The case has renewed attention on a problem Georgia has tried to address in recent years with tougher anti-street-racing laws and broader enforcement tools. Under state law, racing on a highway includes drag races and other contests or exhibitions of speed on public roads. State officials backed stronger penalties in 2021 as part of a wider push against reckless street racing, arguing that organized speed contests had moved beyond nuisance driving and into repeated public safety threats. That legal backdrop matters in Albany because the crash did not happen on a closed track or an isolated stretch of pavement. It happened on a city street where other vehicles and people were nearby. By Monday, local reaction showed how quickly the crash had become more than a traffic case. It had turned into a public reckoning over why a late-night display of speed was allowed to unfold where families and bystanders could be caught in it.

The arrests place the case in an early but serious stage. Police said both defendants face two first-degree homicide by vehicle counts, one for each person killed, plus the racing and reckless driving charges. An early report that listed bond at $1,700 for each man was later corrected. Local reporting said that amount applied only to lesser charges and that no bond had been listed for the homicide by vehicle counts. That correction underscored the gravity of the accusations as investigators continued to sort through the wreck. Albany police said its Traffic Unit would release more information as it becomes available, and the department has not publicly identified the 4-year-old child. The next steps are likely to center on the formal court process in Dougherty County, continued evidence review, and any further update from police about the crash sequence, possible witness statements, and whether additional facts change the charging decisions.

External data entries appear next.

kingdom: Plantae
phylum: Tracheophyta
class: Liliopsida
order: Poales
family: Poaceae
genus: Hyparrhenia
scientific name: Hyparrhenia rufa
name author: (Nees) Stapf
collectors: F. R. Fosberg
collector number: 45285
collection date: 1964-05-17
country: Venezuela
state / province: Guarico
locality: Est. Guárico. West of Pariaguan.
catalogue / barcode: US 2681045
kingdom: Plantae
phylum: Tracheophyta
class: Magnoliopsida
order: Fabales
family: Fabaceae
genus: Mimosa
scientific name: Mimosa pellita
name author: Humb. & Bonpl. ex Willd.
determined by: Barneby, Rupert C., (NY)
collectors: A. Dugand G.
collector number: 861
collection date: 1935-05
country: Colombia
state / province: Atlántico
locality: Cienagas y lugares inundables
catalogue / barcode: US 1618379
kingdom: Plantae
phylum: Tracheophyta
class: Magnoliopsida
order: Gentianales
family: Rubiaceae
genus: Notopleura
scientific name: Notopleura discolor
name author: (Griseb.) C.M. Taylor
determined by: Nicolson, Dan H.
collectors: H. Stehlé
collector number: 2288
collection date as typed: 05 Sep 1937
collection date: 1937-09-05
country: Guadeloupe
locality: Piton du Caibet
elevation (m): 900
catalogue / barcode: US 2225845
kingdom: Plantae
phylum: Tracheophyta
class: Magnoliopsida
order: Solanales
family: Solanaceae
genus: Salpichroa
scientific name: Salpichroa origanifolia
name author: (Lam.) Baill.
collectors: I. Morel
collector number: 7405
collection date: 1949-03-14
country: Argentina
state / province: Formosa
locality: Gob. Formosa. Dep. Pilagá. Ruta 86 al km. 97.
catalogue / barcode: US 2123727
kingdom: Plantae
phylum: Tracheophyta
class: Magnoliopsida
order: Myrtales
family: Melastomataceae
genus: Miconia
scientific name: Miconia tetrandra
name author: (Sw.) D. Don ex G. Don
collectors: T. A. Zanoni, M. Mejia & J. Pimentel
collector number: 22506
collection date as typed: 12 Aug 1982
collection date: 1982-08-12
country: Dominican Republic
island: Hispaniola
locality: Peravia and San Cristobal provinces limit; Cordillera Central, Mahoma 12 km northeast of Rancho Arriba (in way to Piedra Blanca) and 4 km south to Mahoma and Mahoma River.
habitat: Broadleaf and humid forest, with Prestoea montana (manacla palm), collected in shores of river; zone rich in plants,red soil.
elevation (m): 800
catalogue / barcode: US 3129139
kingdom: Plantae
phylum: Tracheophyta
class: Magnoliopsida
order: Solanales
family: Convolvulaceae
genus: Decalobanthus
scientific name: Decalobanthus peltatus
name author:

By Sunday, the human loss was already driving the public conversation. Dougherty County Coroner Michael Fowler said he was shocked by the deaths and called the crash “something senseless” that could have been prevented. Community member Ren’ee Rentmeester said the news left her heartsick. “It was no good reason for this to happen,” she said. “It’s so preventable.” Their comments added a plainspoken layer to a case otherwise filled with booking entries and traffic statutes. The images from the scene, including damaged cars being towed away in television footage, only deepened that sense of chaos after the race went wrong. What remained by Tuesday was a city confronting two deaths, a child still unnamed in public, and a growing list of questions about who gathered on Krug Street, what officers may learn from witnesses, and how the survivors will describe the seconds before the crash.

By Tuesday, the child’s name still had not been released, the two injured survivors were expected to live, and the crash remained under investigation by Albany police. The next clear public milestone is likely to be further court action for the two defendants or a new statement from the Traffic Unit.

Author note: Last updated March 24, 2026.